Records from a data source
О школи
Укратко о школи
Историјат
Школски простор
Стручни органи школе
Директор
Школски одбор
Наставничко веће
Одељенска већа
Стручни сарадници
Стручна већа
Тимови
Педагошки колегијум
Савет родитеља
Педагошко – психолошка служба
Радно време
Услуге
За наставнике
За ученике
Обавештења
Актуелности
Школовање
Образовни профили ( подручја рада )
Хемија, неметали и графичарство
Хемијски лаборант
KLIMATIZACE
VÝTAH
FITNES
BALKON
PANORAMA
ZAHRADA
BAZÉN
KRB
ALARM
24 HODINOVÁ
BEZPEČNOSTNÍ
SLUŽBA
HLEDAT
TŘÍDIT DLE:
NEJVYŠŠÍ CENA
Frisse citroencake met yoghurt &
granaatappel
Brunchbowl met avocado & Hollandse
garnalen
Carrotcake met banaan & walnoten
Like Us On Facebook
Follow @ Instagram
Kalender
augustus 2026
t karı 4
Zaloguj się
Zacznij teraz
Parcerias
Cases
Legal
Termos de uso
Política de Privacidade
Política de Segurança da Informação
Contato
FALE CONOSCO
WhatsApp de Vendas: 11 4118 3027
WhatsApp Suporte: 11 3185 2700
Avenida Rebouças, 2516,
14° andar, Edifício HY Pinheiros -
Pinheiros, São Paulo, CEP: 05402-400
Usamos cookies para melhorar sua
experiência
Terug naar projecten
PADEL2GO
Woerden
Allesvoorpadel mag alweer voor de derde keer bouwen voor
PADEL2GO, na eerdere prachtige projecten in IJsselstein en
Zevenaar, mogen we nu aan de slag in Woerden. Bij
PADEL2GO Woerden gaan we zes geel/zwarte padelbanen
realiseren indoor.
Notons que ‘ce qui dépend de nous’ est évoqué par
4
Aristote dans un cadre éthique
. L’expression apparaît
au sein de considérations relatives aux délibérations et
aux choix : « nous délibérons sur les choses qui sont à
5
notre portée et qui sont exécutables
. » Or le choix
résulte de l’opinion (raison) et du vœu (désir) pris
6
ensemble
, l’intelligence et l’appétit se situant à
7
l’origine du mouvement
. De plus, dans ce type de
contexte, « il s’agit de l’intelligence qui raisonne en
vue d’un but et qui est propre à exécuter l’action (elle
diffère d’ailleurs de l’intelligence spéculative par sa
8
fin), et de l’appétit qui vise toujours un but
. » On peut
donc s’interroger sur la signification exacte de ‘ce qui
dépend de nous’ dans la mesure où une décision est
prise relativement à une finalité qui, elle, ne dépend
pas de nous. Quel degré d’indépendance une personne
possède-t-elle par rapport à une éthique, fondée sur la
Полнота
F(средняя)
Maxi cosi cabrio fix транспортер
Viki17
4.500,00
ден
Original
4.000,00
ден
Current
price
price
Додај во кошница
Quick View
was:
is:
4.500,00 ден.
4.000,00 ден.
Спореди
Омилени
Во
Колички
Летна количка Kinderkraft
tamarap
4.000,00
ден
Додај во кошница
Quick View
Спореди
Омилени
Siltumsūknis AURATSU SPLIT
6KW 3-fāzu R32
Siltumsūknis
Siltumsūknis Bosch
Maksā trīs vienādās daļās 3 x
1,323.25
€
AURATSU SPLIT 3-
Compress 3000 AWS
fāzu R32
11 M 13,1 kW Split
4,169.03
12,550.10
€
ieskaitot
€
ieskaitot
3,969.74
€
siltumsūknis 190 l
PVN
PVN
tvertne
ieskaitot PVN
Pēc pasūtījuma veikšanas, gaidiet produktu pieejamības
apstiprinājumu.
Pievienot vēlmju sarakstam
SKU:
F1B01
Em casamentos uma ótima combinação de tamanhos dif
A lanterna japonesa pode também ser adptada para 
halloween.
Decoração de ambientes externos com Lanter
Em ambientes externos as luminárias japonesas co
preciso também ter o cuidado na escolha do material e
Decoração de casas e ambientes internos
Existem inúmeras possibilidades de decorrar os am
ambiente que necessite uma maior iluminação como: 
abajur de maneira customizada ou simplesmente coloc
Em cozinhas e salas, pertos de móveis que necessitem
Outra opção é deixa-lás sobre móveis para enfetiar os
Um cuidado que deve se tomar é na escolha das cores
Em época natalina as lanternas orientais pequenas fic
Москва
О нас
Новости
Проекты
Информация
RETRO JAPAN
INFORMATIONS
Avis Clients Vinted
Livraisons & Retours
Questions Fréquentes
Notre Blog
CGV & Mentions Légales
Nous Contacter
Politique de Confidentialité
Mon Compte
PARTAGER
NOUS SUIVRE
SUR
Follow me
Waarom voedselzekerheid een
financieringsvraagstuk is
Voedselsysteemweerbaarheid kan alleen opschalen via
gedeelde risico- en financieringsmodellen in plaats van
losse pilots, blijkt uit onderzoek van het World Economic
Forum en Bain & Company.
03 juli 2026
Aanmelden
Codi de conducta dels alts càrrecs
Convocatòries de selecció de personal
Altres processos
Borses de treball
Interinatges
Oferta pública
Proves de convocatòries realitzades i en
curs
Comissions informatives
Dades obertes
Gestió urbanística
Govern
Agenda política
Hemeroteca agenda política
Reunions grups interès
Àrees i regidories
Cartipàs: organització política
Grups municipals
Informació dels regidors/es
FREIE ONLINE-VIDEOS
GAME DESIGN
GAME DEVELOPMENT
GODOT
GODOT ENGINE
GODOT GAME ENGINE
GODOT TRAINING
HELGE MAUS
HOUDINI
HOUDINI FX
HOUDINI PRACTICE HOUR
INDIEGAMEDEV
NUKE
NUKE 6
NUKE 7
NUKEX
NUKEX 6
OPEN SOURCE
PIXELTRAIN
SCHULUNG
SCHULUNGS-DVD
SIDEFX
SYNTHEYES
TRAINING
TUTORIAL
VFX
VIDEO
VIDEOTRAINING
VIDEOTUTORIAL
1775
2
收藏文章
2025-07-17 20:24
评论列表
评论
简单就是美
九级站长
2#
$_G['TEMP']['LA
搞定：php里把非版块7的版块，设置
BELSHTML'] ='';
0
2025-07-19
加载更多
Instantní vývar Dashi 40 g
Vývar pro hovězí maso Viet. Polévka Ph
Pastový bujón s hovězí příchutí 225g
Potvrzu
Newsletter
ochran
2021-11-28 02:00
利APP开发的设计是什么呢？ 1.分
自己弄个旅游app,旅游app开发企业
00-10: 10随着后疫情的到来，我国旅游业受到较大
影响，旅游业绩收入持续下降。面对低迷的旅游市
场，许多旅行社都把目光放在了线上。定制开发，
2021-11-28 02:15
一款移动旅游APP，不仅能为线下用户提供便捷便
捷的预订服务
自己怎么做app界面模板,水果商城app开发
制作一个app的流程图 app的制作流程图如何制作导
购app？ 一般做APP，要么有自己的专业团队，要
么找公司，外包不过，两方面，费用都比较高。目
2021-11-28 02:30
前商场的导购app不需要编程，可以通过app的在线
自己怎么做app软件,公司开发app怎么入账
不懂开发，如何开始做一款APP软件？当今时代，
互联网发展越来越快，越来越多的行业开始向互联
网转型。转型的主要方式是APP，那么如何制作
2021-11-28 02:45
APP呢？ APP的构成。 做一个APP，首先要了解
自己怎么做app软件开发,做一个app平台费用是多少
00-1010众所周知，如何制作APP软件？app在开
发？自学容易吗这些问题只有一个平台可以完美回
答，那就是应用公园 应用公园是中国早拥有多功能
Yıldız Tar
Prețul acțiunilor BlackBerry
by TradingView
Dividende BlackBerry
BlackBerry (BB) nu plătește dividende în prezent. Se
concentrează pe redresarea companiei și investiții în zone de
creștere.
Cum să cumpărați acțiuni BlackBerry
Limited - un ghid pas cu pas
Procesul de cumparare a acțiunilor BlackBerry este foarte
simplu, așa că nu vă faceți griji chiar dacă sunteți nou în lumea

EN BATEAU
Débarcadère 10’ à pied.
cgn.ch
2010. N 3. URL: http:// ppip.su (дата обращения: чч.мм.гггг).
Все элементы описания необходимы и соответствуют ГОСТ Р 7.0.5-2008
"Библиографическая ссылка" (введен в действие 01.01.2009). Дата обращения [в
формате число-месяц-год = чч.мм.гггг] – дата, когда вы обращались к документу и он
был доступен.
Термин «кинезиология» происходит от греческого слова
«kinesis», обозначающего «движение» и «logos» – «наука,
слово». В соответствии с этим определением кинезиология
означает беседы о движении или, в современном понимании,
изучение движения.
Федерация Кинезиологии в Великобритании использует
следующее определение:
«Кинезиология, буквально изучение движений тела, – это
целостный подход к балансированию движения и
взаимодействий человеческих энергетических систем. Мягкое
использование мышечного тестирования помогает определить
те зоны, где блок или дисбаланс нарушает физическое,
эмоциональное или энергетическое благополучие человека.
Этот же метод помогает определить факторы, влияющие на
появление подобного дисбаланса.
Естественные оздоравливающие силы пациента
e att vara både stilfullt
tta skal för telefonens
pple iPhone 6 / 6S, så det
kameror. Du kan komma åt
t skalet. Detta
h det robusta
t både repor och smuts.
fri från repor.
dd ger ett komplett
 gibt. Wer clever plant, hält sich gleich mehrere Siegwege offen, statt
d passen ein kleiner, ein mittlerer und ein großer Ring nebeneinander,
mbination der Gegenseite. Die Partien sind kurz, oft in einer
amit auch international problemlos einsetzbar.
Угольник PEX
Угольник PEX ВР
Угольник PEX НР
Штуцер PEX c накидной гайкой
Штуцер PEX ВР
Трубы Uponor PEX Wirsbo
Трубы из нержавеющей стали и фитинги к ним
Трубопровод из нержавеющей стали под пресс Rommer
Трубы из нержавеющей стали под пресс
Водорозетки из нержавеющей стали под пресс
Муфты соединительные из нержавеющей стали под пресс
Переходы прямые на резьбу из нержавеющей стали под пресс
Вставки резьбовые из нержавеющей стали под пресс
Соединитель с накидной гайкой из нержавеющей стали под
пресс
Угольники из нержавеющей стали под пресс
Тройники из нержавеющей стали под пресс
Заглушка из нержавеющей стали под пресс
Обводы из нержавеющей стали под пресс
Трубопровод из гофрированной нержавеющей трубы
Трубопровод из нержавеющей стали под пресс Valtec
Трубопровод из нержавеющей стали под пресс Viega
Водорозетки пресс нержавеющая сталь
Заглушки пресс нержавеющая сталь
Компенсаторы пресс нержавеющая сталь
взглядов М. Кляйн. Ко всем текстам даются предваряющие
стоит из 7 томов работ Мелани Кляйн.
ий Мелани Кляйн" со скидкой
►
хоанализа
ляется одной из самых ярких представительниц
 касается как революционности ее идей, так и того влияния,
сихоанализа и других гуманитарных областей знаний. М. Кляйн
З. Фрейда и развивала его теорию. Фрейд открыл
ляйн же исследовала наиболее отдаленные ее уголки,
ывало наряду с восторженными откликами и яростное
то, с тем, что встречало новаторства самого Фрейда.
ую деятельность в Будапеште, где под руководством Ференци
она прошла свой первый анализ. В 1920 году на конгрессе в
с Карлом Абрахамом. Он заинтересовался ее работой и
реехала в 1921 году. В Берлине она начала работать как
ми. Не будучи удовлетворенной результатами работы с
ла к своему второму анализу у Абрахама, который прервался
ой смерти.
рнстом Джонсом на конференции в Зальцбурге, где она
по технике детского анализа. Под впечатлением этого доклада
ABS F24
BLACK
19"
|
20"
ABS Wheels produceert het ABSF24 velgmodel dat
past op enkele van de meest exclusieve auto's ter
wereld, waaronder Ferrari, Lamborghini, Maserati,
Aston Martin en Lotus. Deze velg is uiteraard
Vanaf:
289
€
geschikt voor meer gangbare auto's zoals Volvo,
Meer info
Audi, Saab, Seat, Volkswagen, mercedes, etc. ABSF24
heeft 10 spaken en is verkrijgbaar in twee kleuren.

| Exercise goal |
Rewrite everything from the start of the data down to the line containing "Política de Segurança da Informação", replacing "Kalender" with "Agenda" and leaving everything else unchanged.

| Solution to this exercise |
О школи
Укратко о школи
Историјат
Школски простор
Стручни органи школе
Директор
Школски одбор
Наставничко веће
Одељенска већа
Стручни сарадници
Стручна већа
Тимови
Педагошки колегијум
Савет родитеља
Педагошко – психолошка служба
Радно време
Услуге
За наставнике
За ученике
Обавештења
Актуелности
Школовање
Образовни профили ( подручја рада )
Хемија, неметали и графичарство
Хемијски лаборант
KLIMATIZACE
VÝTAH
FITNES
BALKON
PANORAMA
ZAHRADA
BAZÉN
KRB
ALARM
24 HODINOVÁ
BEZPEČNOSTNÍ
SLUŽBA
HLEDAT
TŘÍDIT DLE:
NEJVYŠŠÍ CENA
Frisse citroencake met yoghurt &
granaatappel
Brunchbowl met avocado & Hollandse
garnalen
Carrotcake met banaan & walnoten
Like Us On Facebook
Follow @ Instagram
Agenda
augustus 2026
t karı 4
Zaloguj się
Zacznij teraz
Parcerias
Cases
Legal
Termos de uso
Política de Privacidade
Política de Segurança da Informação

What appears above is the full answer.